- Directed by: Lucien Ganier-Raymond
- Written by: Pierre Laroche
- Based on: Father Sergius by Leo Tolstoy
- Produced by: André Hugon
- Starring: Jacques Dumesnil Mila Parély Marcel Herrand
- Cinematography: Raymond Agnel
- Edited by: Monique Lacombe
- Music by: Jacques Ibert
- Production company: Productions André Hugon
- Distributed by: Cinéma de France
- Release date: 4 September 1945;
- Running time: 105 minutes
- Country: France
- Language: French

= Father Serge =

1945 film

Father Serge (French: Le père Serge) is a 1945 French historical drama film directed by Lucien Ganier-Raymond and starring Jacques Dumesnil, Mila Parély and Marcel Herrand. It is based on the short story Father Sergius by Leo Tolstoy. It was shot at the Saint-Maurice Studios and Studio François 1 in Paris. The film's sets were designed by the art director Robert-Jules Garnier.

==Synopsis==
Prince Stéphane, a rising figure at the court of Nicholas I is shocked when he discovers the Tsar has had an affair with his fiancée. He renounces all world interests and retires to a monastery, become a wondering monk who is valued for his faith and his abilities as a healer.

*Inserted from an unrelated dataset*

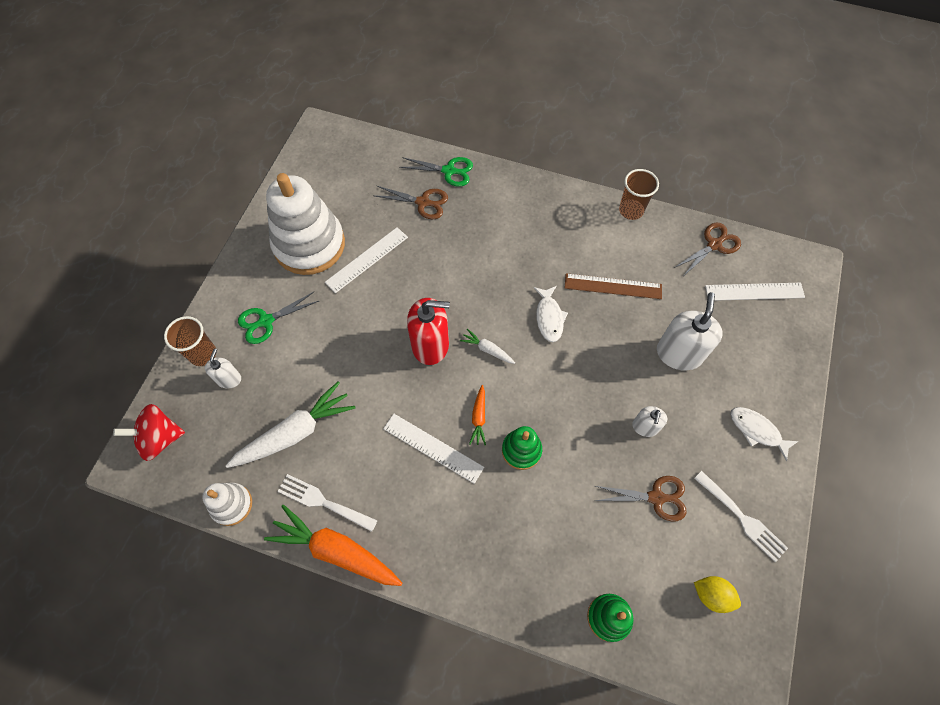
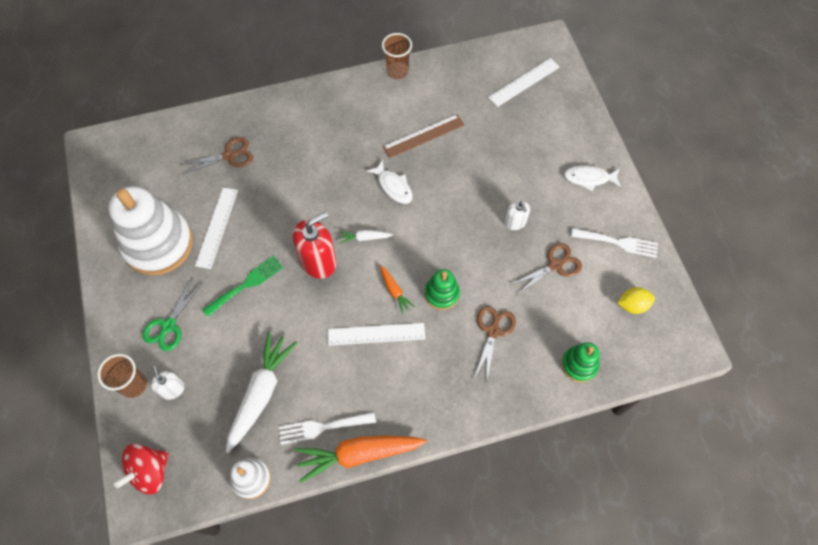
camera: 35 degrees left, 0 degrees up
(354, 326) = (246, 284): none -> green fork
(449, 171) = (232, 119): green scissors -> none
(679, 353) = (503, 157): white soap dispenser -> none
(714, 244) = (474, 63): brown scissors -> brown scissors (493, 331)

When he discovers that his former love is serious ill in St Petersburg he heads there at once.

==Cast==
- Jacques Dumesnil as Le prince Stéphane
- Mila Parély as La baronne Vera Kourianev
- Ariane Borg as 	La comtesse Marie Korotkova
- Marcel Herrand as 	Le tsar Nicolas Pavlovitch Romanoff I
- Louis Salou as 	Le comte Fedor Ivanovitch Kedrov
- Arlette Marchal as 	La tsarine
- Madeleine Lambert as 	La comtesse Varvara Alexandrovna Kedrov
- Armand Bernard as 	Aphamazy

==Bibliography==
- Goble, Alan. The Complete Index to Literary Sources in Film. Walter de Gruyter, 1999.